The creation of the Irish Cruiser Racing Association (ICRA) began in a very low key way in the autumn of 2002 with an exploratory meeting between Denis Kiely, Jim Donegan and Fintan Cairns in the Granville Hotel in Waterford, and the first conference was held in February 2003 in Kilkenny.

While numbers of cruiser-racers were large, their specific locations were widespread, but there was simply no denying the numerical strength and majority power of the Cork-Dublin axis. To get what was then a very novel concept up and running, this strength of numbers had to be acknowledged, and the first National Championship in 2003 reflected this, as it was staged in Howth.

ICRA was run by a dedicated group of volunteers each of whom brought their special talents to the organisation. Jim Donegan, the elder statesman, was so much more interested in the wellbeing of the new organisation than in personal advancement that he insisted on Fintan Cairns being the first Commodore, while the distinguished Cork sailor was more than content to be Vice Commodore.

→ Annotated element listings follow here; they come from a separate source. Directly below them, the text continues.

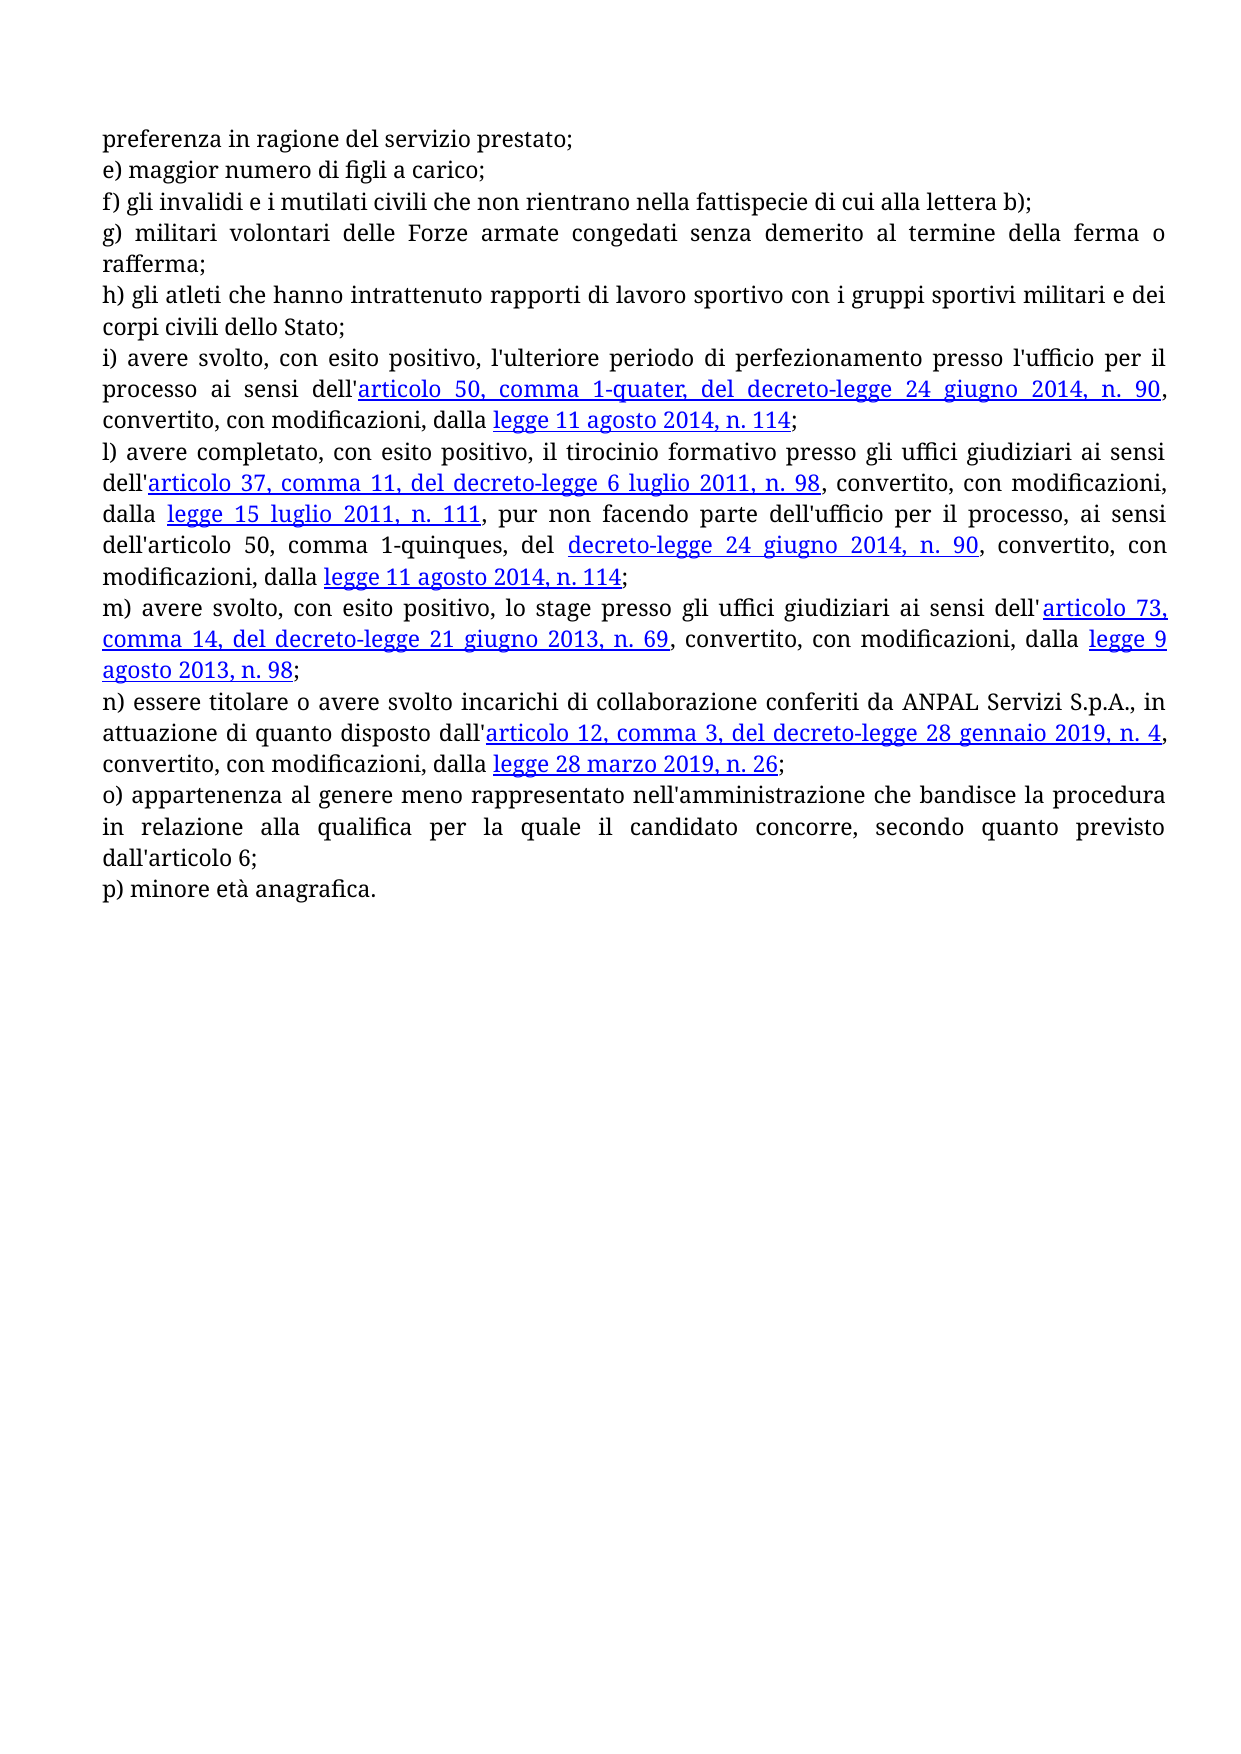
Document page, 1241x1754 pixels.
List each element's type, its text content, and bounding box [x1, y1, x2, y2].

text e) maggior numero di figli a carico; [102, 154, 1167, 185]
text p) minore età anagrafica. [102, 873, 1167, 904]
text n) essere titolare o avere svolto incarichi di collaborazione conferiti da ANPAL Servizi S.p.A., in attuazione di quanto disposto dall'articolo 12, comma 3, del decreto-legge 28 gennaio 2019, n. 4, convertito, con modificazioni, dalla legge 28 marzo 2019, n. 26; [102, 685, 1167, 779]
text g) militari volontari delle Forze armate congedati senza demerito al termine della ferma o rafferma; [102, 217, 1167, 279]
text o) appartenenza al genere meno rappresentato nell'amministrazione che bandisce la procedura in relazione alla qualifica per la quale il candidato concorre, secondo quanto previsto dall'articolo 6; [102, 779, 1167, 873]
text f) gli invalidi e i mutilati civili che non rientrano nella fattispecie di cui alla lettera b); [102, 185, 1167, 217]
text i) avere svolto, con esito positivo, l'ulteriore periodo di perfezionamento presso l'ufficio per il processo ai sensi dell'articolo 50, comma 1-quater, del decreto-legge 24 giugno 2014, n. 90, convertito, con modificazioni, dalla legge 11 agosto 2014, n. 114; [102, 342, 1167, 435]
text l) avere completato, con esito positivo, il tirocinio formativo presso gli uffici giudiziari ai sensi dell'articolo 37, comma 11, del decreto-legge 6 luglio 2011, n. 98, convertito, con modificazioni, dalla legge 15 luglio 2011, n. 111, pur non facendo parte dell'ufficio per il processo, ai sensi dell'articolo 50, comma 1-quinques, del decreto-legge 24 giugno 2014, n. 90, convertito, con modificazioni, dalla legge 11 agosto 2014, n. 114; [102, 435, 1167, 592]
text preferenza in ragione del servizio prestato; [102, 123, 1167, 154]
text h) gli atleti che hanno intrattenuto rapporti di lavoro sportivo con i gruppi sportivi militari e dei corpi civili dello Stato; [102, 279, 1167, 342]
text m) avere svolto, con esito positivo, lo stage presso gli uffici giudiziari ai sensi dell'articolo 73, comma 14, del decreto-legge 21 giugno 2013, n. 69, convertito, con modificazioni, dalla legge 9 agosto 2013, n. 98; [102, 592, 1167, 685]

ICRA National Championships

Initially, the highlight of the ICRA season was the National Championship, which is essentially self-limiting, as it is restricted to boats which have or would be eligible for an IRC Rating. Boats not actually rated but eligible were catered for by ICRA’s ace number-cruncher Denis Kiely, who took Ireland’s long-established native rating system ECHO to new heights, thereby providing for extra entries which brought fleet numbers at most annual national championships to comfortably above the hundred mark, particularly at the height of the boom years.